I have a scenario where I am looking to ingest the same configuration file every time a flow runs.
Here is a simple example:
I have flow #1 watching for a data file to be dropped on s3. When a file is found it moves the file around and then ultimately drops a message on a kafka queue specific to that data source. Flow #2 is consuming from that kafka queue and runs a series of Hive SQL commands to load the data to necessary tables. I am looking to have the Hive SQL itself sourced from files on the filesystem/git so that the SQL is controlled in our configurations. Now I know I can store the SQL statement(s) in custom properties files that Nifi picks up based on the nifi.variable.registry.properties property (I have that working), however I don't really want to store large SQL commands in Java property files unless I have to.
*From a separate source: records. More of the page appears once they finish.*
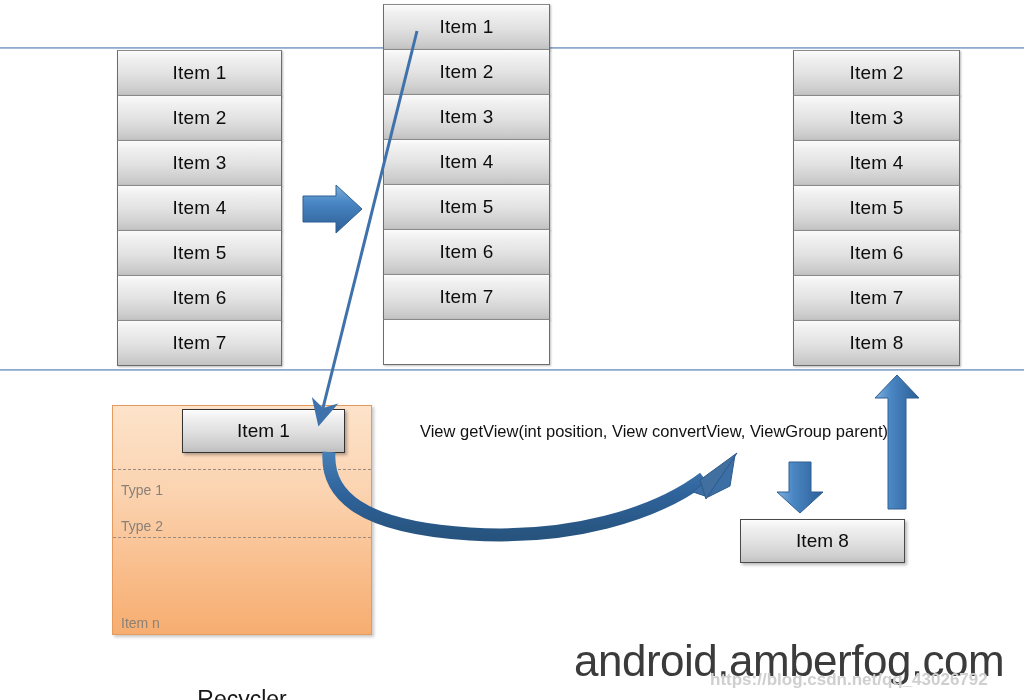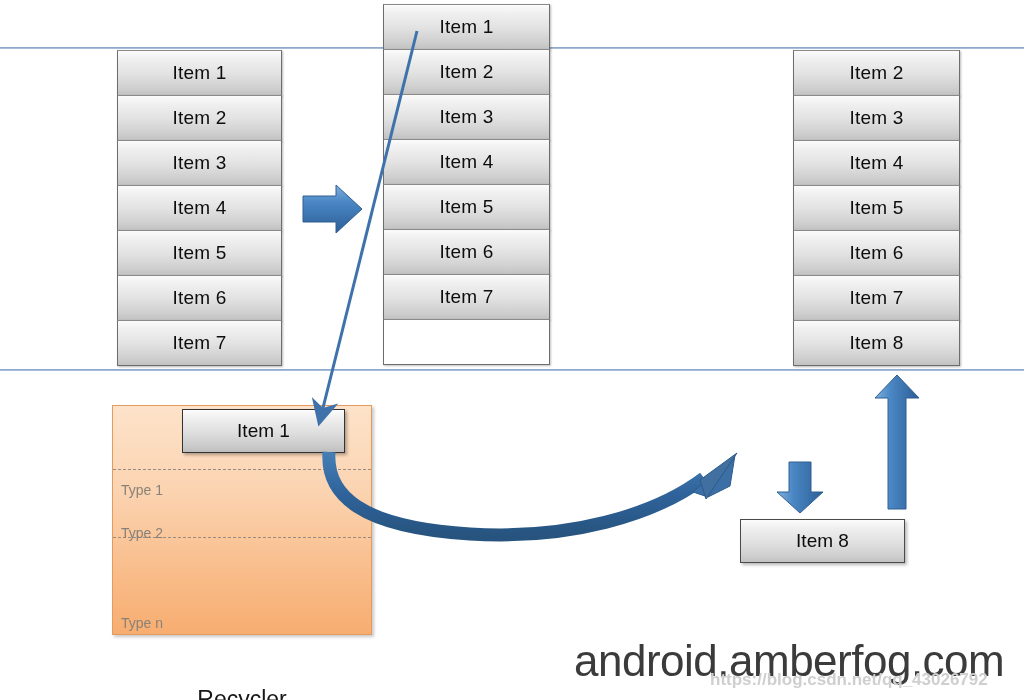--- a/index.html
+++ b/index.html
@@ -82,21 +82,21 @@
   #type-div-1 { top: 63px; }
   #type-div-2 { top: 131px; }
   .type-label {
     position: absolute;
     left: 8px;
     font-size: 14px;
     color: #8a8178;
     white-space: nowrap;
   }
   #type-label-1 { top: 44px; margin-top: 32px; }
-  #type-label-2 { top: 119px; }
+  #type-label-2 { top: 112px; }
   #type-label-n { top: 209px; }
 
   
   #recycled-item {
     position: absolute;
     left: 182px;
     top: 409px;
     width: 163px;
     height: 44px;
     box-sizing: border-box;
@@ -216,29 +216,30 @@
       <div class="list-cell">Item 6</div>
       <div class="list-cell">Item 7</div>
       <div class="list-cell">Item 8</div>
     </div>
 
   <div id="recycler-box">
     <div class="type-divider" id="type-div-1"></div>
     <div class="type-divider" id="type-div-2"></div>
     <div class="type-label" id="type-label-1">Type 1</div>
     <div class="type-label" id="type-label-2">Type 2</div>
-    <div class="type-label" id="type-label-n">Type n</div>
+    <div class="type-label" id="type-label-n">Item n</div>
   </div>
 
   <div id="recycled-item">Item 1</div>
 
   <div id="recycler-caption">Recycler</div>
 
   <div id="item8-box">Item 8</div>
 
+  <div id="getview-label">View getView(int position, View convertView, ViewGroup parent)</div>
 
   <div id="site-watermark">android.amberfog.com</div>
   <div id="blog-watermark">https://blog.csdn.net/qq_43026792</div>
 
   <svg id="arrow-layer" viewBox="0 0 1024 700">
     <defs>
       <linearGradient id="gradBlueH" x1="0" y1="0" x2="0" y2="1">
         <stop offset="0%" stop-color="#7fb0dd"></stop>
         <stop offset="35%" stop-color="#4a87c4"></stop>
         <stop offset="100%" stop-color="#2c5e96"></stop>

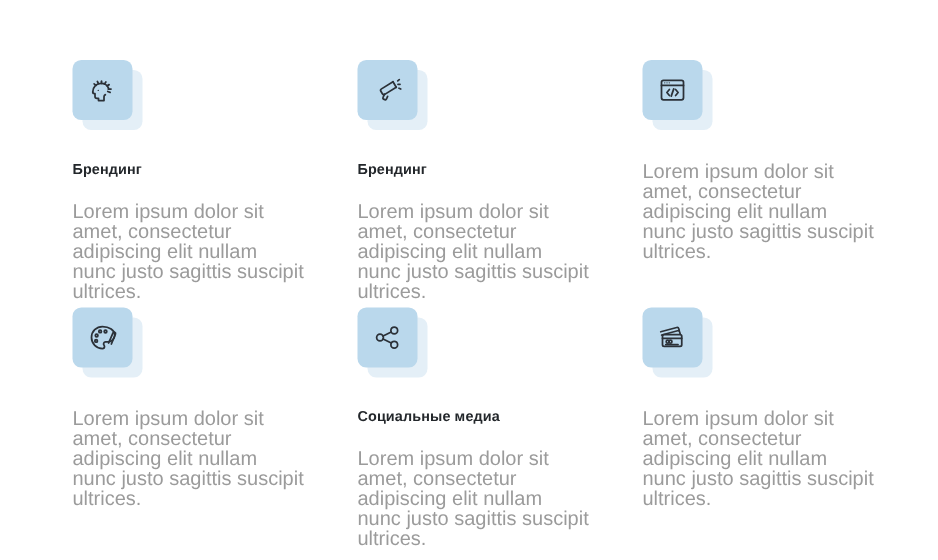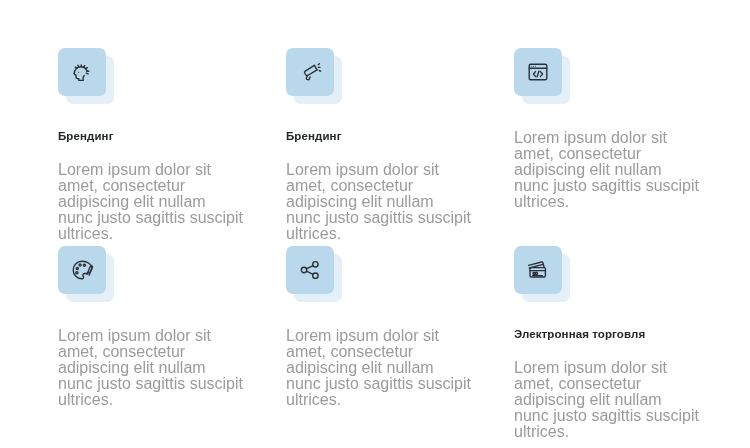--- a/index.html
+++ b/index.html
@@ -190,36 +190,36 @@
         <div class="tile-front">
           <svg viewBox="0 0 24 24">
             <circle cx="6" cy="12" r="2.7"></circle>
             <circle cx="17.4" cy="6.3" r="2.7"></circle>
             <circle cx="17.4" cy="17.7" r="2.7"></circle>
             <path d="m8.45 10.8 6.55-3.25"></path>
             <path d="m8.45 13.2 6.55 3.25"></path>
           </svg>
         </div>
       </div>
+      <div class="card-title">Социальные медиа</div>
       <div class="card-desc">Lorem ipsum dolor sit amet, consectetur adipiscing elit nullam nunc justo sagittis suscipit ultrices.</div>
     </div>
 
     <div class="card">
       <div class="icon-tile">
         <div class="tile-shadow"></div>
         <div class="tile-front">
           <svg viewBox="0 0 24 24">
             <path d="M2.6 7.4 15.4 4a1.3 1.3 0 0 1 1.6.9l.4 1.5"></path>
             <path d="M3.3 10 16.1 6.6a1.3 1.3 0 0 1 1.6.9l.4 1.5"></path>
             <rect x="4" y="9.6" width="15.4" height="9.4" rx="1.3"></rect>
             <path d="M4 12.6h15.4"></path>
             <circle cx="8.1" cy="15.3" r="1.15"></circle>
             <circle cx="10.4" cy="15.3" r="1.15"></circle>
             <path d="M6.6 17.6h9.8"></path>
           </svg>
         </div>
       </div>
-      <div class="card-title">Электронная торговля</div>
       <div class="card-desc">Lorem ipsum dolor sit amet, consectetur adipiscing elit nullam nunc justo sagittis suscipit ultrices.</div>
     </div>
 
   </div>
 </div>
 
 </body></html>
Also those property files appear to only be picked up on Nifi service restart. Therefore the goal is to ingest these SQL configuration files every time the flow runs. This is what I have looked into...
GetFile - My first thought was to use GetFile right after the ConsumeKafka process gets a new message BUT GetFile appears to not allow input connections into it.
ListFile/FetchFile - My second thought was to use ListFile/FetchFile but it appears that ListFile only picks up newly modified files and therefore the flow could pull in the configuration files the first run but then all subsequent runs would fail as the file would not be modified. Also similarly to the GetFile processor it appears you can not have an input link to the ListFile Processor.
ReplaceTextWithMapping - This was my last thought which was to replace everything in the flowfile with the contents of the "mapping" file but this processor appears to work on newline record delimitation and tab delimited columns. This doesn't sound like it will work nicely with multi-line SQL.
So....any thoughts on how I could accomplish this task?